The local homes market is "rebalancing itself," said Marshall Prentice, president of DataQuick Information Systems, which published the report.

"What we're seeing is stable core demand and a decline in speculative and discretionary buying. These trends should continue through the summer buying season. There is uncertainty about the market after that, tied to broader economic trends," Prentice said.

A total of 9,064 new and resale houses and condos sold last month in the nine-county region, up 8.4 percent from April and down 19.8 percent from a year earlier, according to DataQuick, a La Jolla, California-based real estate information service.

It noted last month was the slowest May for home sales in the San Francisco Bay area since 2001, reflecting how many prospective home buyers are being sidelined by the combined effect of high home prices, more expensive mortgages and stubborn sellers.

"As interest rates have gone up homes have become less affordable, and we're at a point where people are not yet willing to cut asking prices, so there are fewer sales going on," said Cynthia Kroll, a senior regional economist with the University of California, Berkeley's Fisher Center for Real Estate and Urban Economics.

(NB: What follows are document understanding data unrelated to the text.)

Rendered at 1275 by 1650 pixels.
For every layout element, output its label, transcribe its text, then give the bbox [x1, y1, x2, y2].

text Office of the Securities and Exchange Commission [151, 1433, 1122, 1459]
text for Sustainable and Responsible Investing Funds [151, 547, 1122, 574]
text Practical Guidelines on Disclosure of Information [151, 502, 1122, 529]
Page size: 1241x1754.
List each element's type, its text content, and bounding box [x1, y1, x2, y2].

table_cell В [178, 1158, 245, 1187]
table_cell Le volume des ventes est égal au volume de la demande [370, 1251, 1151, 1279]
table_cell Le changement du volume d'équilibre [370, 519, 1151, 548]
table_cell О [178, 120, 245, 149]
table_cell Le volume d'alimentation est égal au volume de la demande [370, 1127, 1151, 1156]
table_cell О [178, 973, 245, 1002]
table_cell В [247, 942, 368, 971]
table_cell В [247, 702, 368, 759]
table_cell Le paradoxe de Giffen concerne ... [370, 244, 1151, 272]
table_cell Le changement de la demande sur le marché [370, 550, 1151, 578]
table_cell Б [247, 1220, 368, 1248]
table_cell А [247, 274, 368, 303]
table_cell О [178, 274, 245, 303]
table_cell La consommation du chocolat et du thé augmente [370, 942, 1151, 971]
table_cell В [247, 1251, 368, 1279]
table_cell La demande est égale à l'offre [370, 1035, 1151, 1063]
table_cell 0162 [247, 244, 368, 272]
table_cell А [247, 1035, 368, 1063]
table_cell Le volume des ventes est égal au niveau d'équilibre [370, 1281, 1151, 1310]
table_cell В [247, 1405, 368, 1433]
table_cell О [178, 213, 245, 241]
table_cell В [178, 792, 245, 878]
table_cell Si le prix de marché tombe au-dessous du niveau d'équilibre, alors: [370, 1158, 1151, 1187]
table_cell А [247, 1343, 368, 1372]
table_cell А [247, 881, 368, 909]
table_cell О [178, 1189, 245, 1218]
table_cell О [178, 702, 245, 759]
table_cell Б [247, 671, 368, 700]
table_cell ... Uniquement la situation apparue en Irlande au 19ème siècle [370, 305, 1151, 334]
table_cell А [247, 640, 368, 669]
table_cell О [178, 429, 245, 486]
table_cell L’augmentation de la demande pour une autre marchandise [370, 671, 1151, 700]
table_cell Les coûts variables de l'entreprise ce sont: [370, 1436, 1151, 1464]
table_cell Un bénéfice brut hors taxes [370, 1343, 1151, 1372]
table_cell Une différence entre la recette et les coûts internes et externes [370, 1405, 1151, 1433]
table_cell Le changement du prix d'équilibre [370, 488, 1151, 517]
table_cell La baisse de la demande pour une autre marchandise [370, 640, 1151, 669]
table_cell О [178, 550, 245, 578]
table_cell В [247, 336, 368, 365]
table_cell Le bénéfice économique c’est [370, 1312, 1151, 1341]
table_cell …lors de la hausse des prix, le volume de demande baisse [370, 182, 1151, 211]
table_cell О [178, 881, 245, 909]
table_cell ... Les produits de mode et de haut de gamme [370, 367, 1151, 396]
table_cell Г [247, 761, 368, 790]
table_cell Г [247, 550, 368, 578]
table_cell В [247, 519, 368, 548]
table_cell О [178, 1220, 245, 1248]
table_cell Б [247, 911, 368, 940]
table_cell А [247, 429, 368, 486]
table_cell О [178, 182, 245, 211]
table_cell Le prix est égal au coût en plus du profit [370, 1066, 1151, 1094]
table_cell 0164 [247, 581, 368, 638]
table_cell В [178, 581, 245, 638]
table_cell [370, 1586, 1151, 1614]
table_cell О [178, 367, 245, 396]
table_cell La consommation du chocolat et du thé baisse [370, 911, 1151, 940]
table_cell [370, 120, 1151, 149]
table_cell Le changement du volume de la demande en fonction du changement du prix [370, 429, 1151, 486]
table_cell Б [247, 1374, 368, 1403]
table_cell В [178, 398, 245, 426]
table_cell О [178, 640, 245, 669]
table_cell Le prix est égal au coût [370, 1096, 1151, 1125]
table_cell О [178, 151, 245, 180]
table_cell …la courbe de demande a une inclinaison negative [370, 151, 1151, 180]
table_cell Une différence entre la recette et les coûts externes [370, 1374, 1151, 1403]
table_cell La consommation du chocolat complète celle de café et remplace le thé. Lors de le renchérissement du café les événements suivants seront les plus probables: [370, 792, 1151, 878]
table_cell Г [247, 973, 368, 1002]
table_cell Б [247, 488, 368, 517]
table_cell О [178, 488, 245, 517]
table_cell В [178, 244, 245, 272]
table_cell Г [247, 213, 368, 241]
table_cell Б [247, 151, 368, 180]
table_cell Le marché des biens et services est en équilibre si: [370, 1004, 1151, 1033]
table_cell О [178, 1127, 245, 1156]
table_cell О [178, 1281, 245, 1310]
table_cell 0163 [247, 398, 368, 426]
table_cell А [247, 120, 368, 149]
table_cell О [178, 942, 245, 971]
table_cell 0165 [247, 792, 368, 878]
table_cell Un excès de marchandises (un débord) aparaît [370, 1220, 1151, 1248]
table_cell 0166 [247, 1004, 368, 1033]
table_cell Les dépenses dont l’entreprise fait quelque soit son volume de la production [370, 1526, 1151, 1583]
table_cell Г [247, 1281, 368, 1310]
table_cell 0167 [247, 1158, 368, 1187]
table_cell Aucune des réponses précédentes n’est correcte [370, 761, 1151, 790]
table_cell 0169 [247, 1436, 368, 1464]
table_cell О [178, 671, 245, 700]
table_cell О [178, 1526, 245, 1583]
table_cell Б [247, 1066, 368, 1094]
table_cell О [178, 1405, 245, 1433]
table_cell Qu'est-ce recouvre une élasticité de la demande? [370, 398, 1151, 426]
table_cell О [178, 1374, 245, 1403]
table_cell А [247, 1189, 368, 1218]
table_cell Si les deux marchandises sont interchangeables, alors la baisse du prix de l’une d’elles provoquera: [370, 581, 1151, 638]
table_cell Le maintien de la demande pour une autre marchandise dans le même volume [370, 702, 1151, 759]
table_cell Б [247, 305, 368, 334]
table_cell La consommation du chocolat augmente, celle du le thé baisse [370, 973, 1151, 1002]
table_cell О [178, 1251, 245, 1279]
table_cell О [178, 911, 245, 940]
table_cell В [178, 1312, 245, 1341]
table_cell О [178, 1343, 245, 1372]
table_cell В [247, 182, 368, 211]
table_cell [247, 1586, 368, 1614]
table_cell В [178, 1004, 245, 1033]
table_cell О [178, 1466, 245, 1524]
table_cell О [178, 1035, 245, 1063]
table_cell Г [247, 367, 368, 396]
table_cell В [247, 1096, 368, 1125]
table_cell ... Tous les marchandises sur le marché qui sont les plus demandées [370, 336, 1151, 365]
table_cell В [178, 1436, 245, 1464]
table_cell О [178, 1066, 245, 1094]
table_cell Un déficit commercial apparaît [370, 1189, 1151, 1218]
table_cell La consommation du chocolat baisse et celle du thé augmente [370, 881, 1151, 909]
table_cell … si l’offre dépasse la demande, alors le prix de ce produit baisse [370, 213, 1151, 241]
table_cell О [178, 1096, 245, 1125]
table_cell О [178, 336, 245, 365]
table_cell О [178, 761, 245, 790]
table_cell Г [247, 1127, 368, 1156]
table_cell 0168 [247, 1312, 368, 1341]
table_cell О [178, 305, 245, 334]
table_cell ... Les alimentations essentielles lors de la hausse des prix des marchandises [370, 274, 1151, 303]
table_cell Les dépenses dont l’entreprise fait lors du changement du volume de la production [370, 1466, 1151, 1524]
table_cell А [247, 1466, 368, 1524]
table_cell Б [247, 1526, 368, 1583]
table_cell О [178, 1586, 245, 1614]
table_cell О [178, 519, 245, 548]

The median price paid for a home last month in the San Francisco Bay area rose to a record $631,000, marking a 0.5 percent increase from April.

Last month's median home price was up 6.1 percent from a year earlier, marking the third consecutive month the region has posted single-digit year-over-year price gains and the slowest such rate of increase for any month in three years.

The UCLA Anderson Forecast said Wednesday that California's economy will experience slower growth through 2008 as its housing market runs out of steam. The economic forecasting unit said the state may lose up to 10 percent of its construction jobs and many home financing jobs.